EXERCISE => In the essay on factory farming, how many vegans does the quoted ethicist say can be fed from the land that feeds one omnivore for a year?

TEXT BLOCK =>
┄┄┄┄┄┄

Normally I steer clear of vegevangelism, but surely it says something about the ethics of how we feed ourselves today that when someone actually does take it upon himself to defend modern factory farming, the result looks like this. Perhaps “defend” is putting it strongly: Wesley J. Smith’s strategy isn’t to offer any kind of affirmative justifications, but rather to build an organic, non-GMO straw man, woven from all the batshit craziest notions ever spouted by members of PETA.
Smith’s case is based on the earthshattering observation that animals are killed in the process of raising and harvesting crops, too. One obvious response is that the killing pigs and cows seems morally more problematic than killing insects and rodents. And indeed, Smith sees this response, but doesn’t actually have anything substantive to say in reply. He just points out that Ingrid Newkirk once said something nuts about how “a rat, is a fish, is a dog, is a boy.”
The other obvious response is that livestock also eat crops, that of course we cannot live without causing any animal deaths, and that the point is to avoid surplus suffering or unnecessary suffering. Here, too, Smith sees the obvious response, he just doesn’t want to deal with it, so he avers that this is not the “real issue” because “The argument made by animal-rights activists is that meat is murder, while veganism is supposedly cruelty-free.” Which is to say, Smith is too terrified of serious ethical questions to engage with anything weightier than a slogan.
We get one very feeble attempt to engage the utilitarian argument, by way of a passing reference to a paper arguing that more animals are killed on land used for crop cultivation than on grazing land. There are a number of rather glaring problems with this paper. For one, the underlying per-hectare death toll used to calculate the net difference in animals killed appears to be, in essence, a guess. Since that underlying number gets multiplied by a few hundred million over the course of the argument, it would be something of an epic understatement to say that the conclusion is apt to be tainted by any initial imprecision. The paper operates on the utterly implausible Newkirk premise that a mouse and a lamb and a cow are all to be treated he same way. It also focuses on death rather than suffering, which is an important distinction for anyone who’s fundamentally concerned with cruelty: It is not of particular concern to me if field mice are being instantly killed in threshers.
But all these concerns are, believe it or not, secondary. Smith himself actually brings up the most fatal problem with this argument, and either fails to notice or pretends not to. Earlier in the article, Smith quotes an ethicist as follows:
It takes 3 ¼ acres to feed an omnivore for a year; 20 vegans can be fed from that same space. Therefore, to the extent that there is harm caused to sentient beings by the production of plants, that harm is only multiplied by the omnivore.

┄┄┄┄┄┄

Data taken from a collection
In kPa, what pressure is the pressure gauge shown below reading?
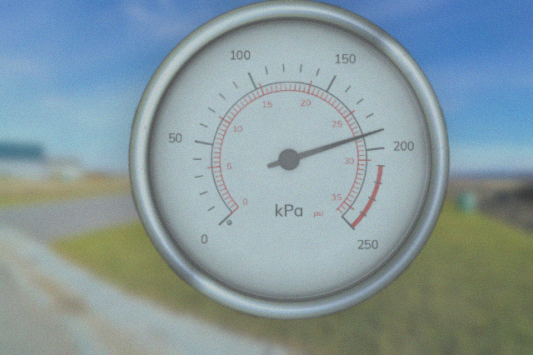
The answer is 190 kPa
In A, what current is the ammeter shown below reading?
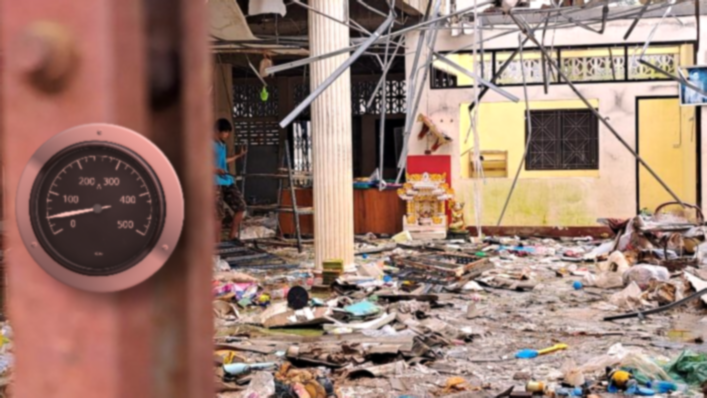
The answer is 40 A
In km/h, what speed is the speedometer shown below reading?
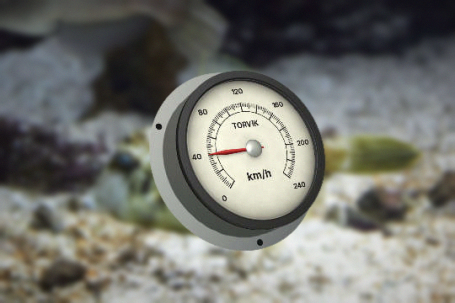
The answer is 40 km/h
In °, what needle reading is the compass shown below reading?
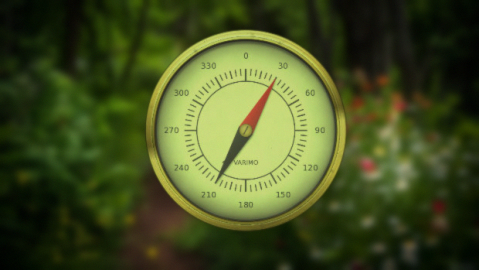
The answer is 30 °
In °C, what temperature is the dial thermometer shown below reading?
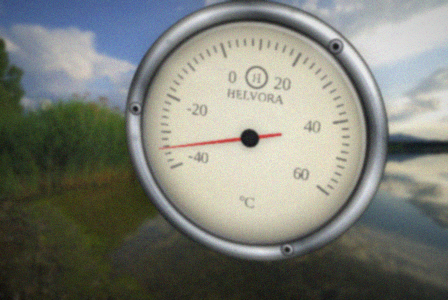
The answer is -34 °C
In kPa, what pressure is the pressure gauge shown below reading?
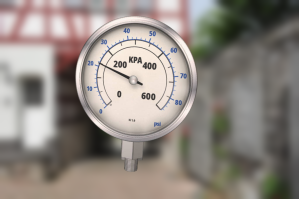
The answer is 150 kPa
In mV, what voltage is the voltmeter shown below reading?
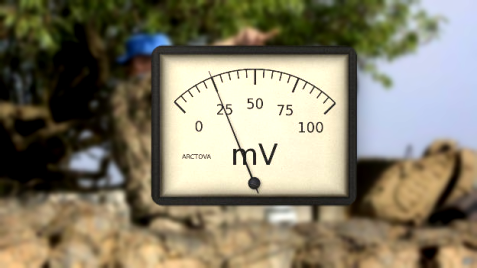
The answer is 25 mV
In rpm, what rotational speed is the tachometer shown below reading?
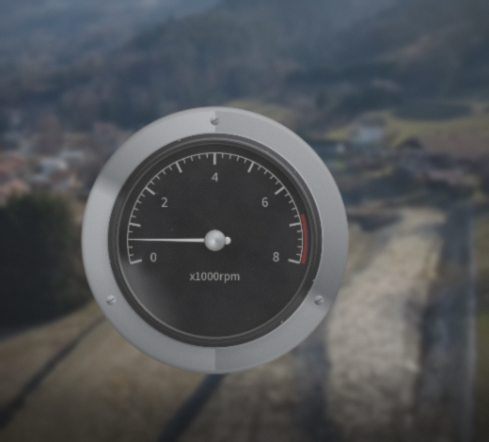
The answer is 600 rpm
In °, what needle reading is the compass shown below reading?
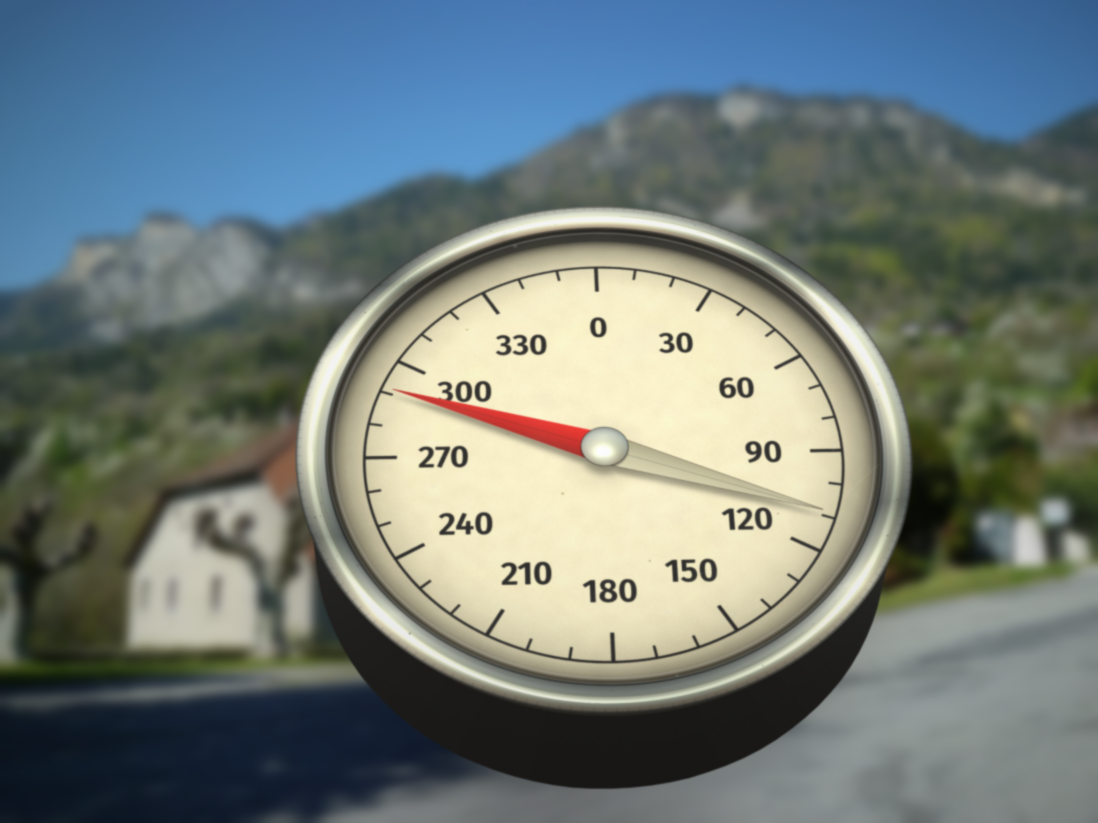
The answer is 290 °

┄┄┄┄┄┄

SOLUTION => 20 vegans.